I love cooking, I really do, but sometimes when I am too tired after a workday I feel like taking a shortcut to cooking. Again, I am a huge foodie, but those foodie tendencies are more inclined towards non vegetarian food or desserts. I am not a fan of vegetables in general and do not eat most vegetables. The ones I do eat, I need to make them more interesting once in a while to keep myself interested. Out of these 2 proclivities was born the idea of baked vegetables.

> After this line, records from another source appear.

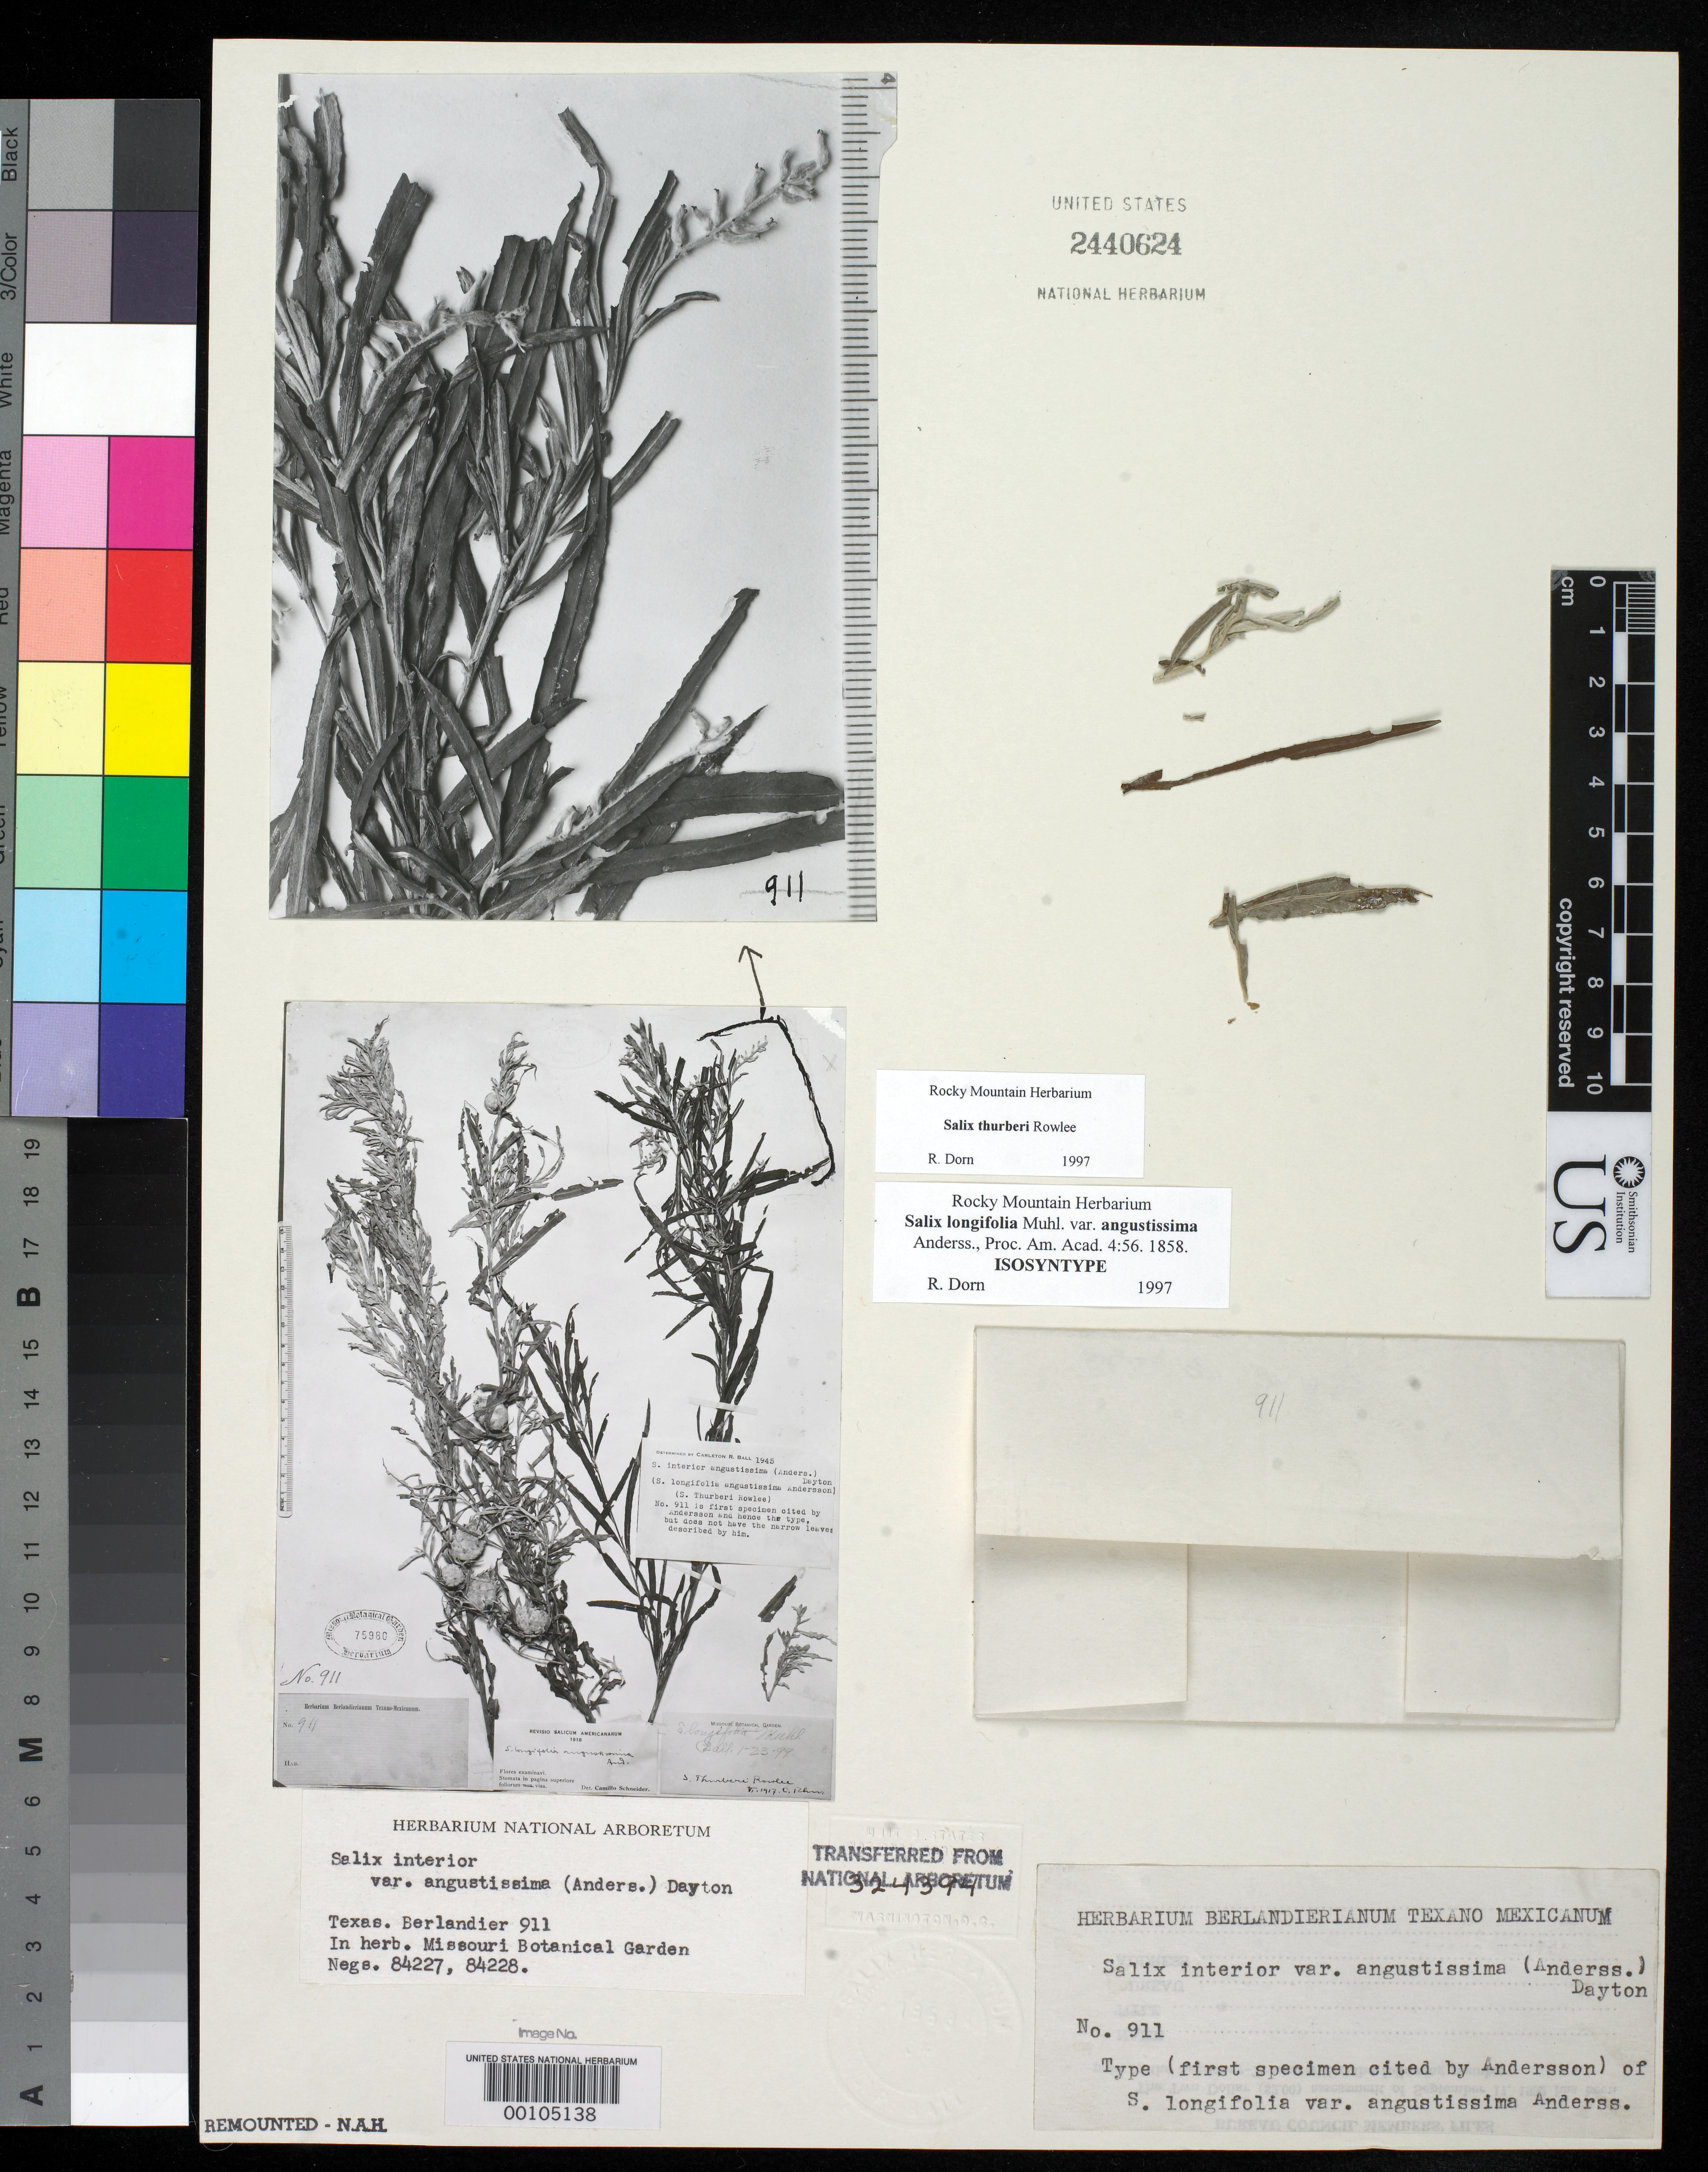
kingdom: Plantae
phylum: Tracheophyta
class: Magnoliopsida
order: Malpighiales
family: Salicaceae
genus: Salix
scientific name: Salix longifolia var. angustissima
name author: Andersson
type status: Isosyntype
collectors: J. L. Berlandier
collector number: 911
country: United States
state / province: Texas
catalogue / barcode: US 2440624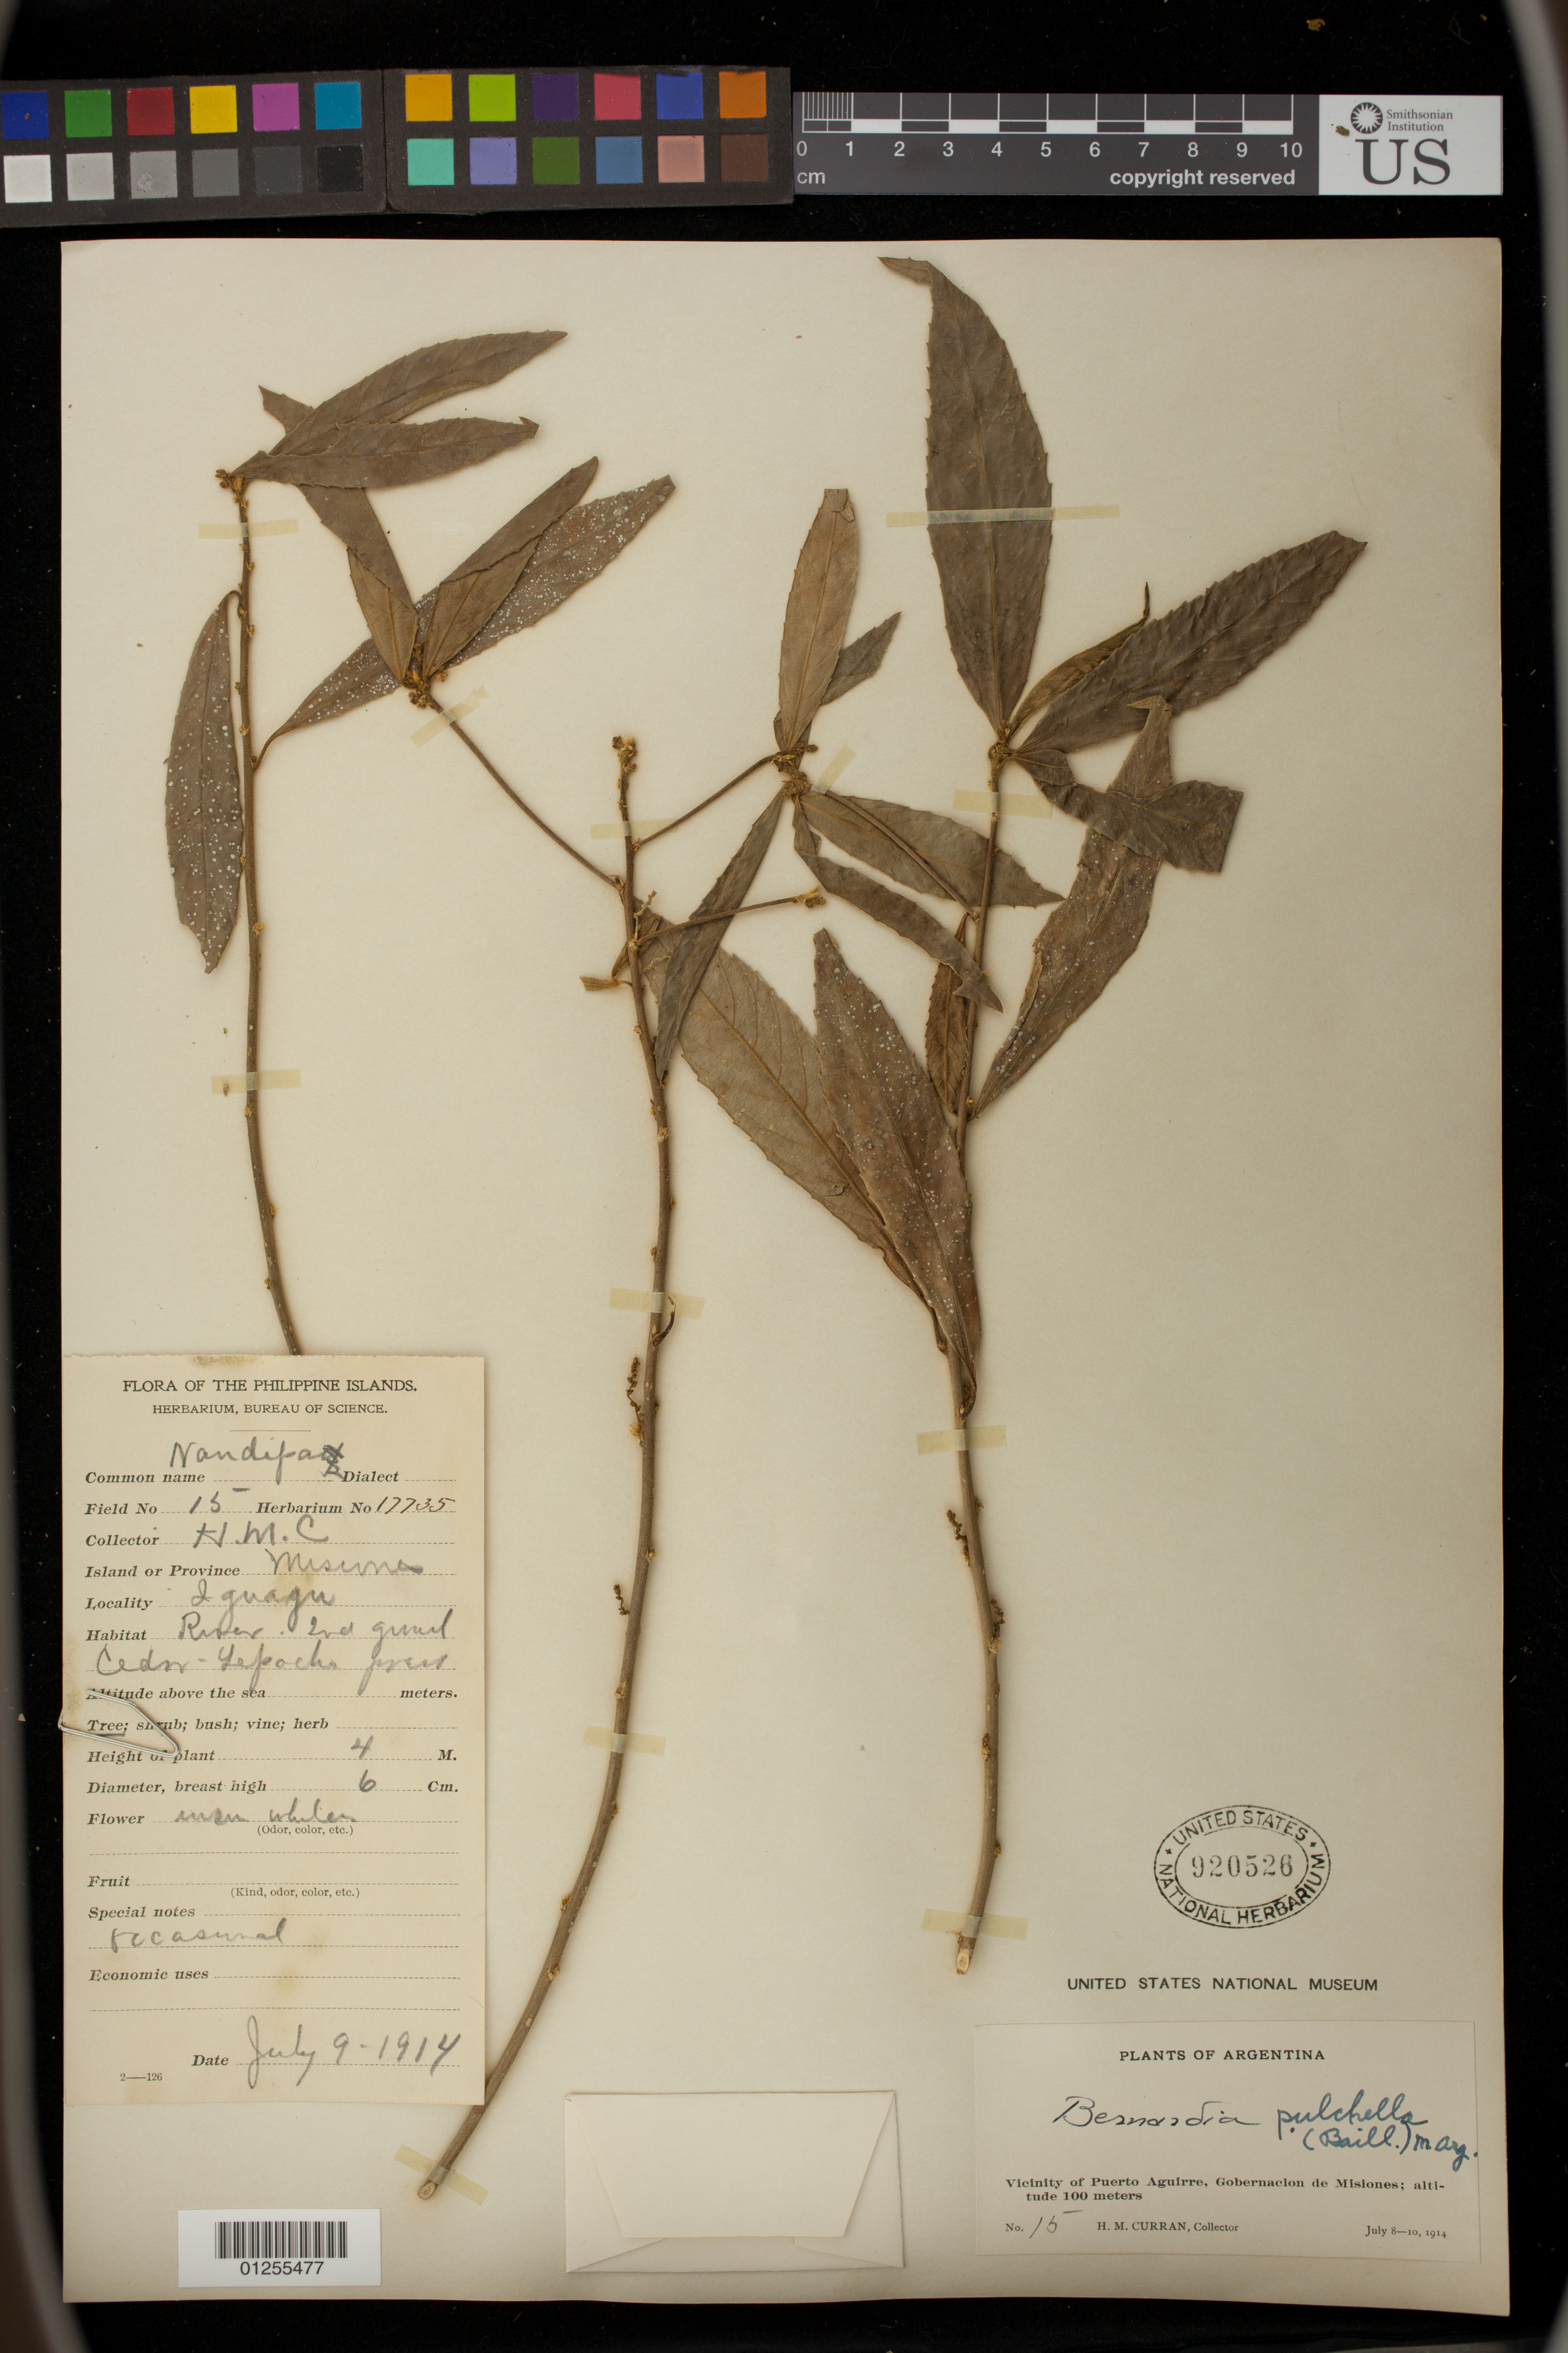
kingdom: Plantae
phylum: Tracheophyta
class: Magnoliopsida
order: Malpighiales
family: Euphorbiaceae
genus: Bernardia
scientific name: Bernardia pulchella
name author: (Baill.) Müll. Arg.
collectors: H. M. Curran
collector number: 15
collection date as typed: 08 Jul 1914 to 10 Jul 1914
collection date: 1914-07-08/1914-07-10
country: Argentina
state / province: Misiones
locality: Vicinity of Puerto Aguirre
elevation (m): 100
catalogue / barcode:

This is an – almost – healthy dish with lots of vegetable and is easy to make at home. Its delicious to eat and brings a twist to boring, everyday vegetables.

Which Cuisine?

This is essentially an Italian dish. However, I have never been to Italy and don’t really have a connection per se. Italian is simply a cuisine I love and Italy is a country on my bucket list. In fact, had in not been for the pandemic, I would have had visited Italy last October. Be that as it may, here goes my simple but lovely recipe for baked vegetables.

Ingredients:

Carrot – 1 medium, chopped

French Beans – 100 gms., chopped

Peas – ½ cup

Cauliflower – ½ of a medium sized, diced/cut into half florets

Potato – 1, diced

Garlic – 4/5 cloves, chopped

Flour – 1 tbsp.

Milk – 2 cups

Salt – to taste

Pepper – 1 tsp.

Red chilli powder – 1 tsp.

Oregano powder – 2 tsp.

Thyme powder – 1 tsp.

Cheese – 1.5 cup, grated

Butter – as required

Oil – 2 tsp.

Method:

  1. Boil the chopped carrots, french beans, peas, potato and cauliflower with a pinch of salt in a saucepan till they are about ¾ cooked; al-dente. Drain them once done.
  2. Meanwhile, let’s prepare the white sauce which brings the whole dish together.
    1. For the white sauce, heat 2 tsp. oil in a frying pan. Add chopped garlic and sauté till you get the nice fried garlic smell. Then add a knob of butter (~1tbsp.).
    1. Once the butter melts, add the flour and keep mixing so that it doesn’t form lumps.
    1. Now add in the milk and keep sauteing to avoid lumps.
    1. Once the sauce starts to thicken, add in salt, pepper and red chilli powder, thyme and oregano and mix.
    1. Add ¼ cup cheese and mix.
    1. Adjust taste and take it off the heat.
  3. Grease a baking tray with butter. Preheat oven for 5 minutes at 180 °C.
  4. Add half of the boiled veggies to the baking tray like a layer. Ladle the white sauce over the veggies. Sprinkle half the grated cheese. Repeat for a second layer.
  5. Bake the entire thing for 15 minutes, making sure the cheese has melted and become slightly golden brown.
  6. Garnish with red chilli flakes and oregano. Baked vegetables is ready!
Ingredients
Ready to bake!
Presenting…Baked Vegetables a la Nils!

This may sound like a lot of steps but I just broke it down for ease of understanding. It really is quite simple to make and is pretty fast. Please try out and let me know how it turns out!

This post was written for Blogchatter A2Z challenge; Day 2 – Letter “B”.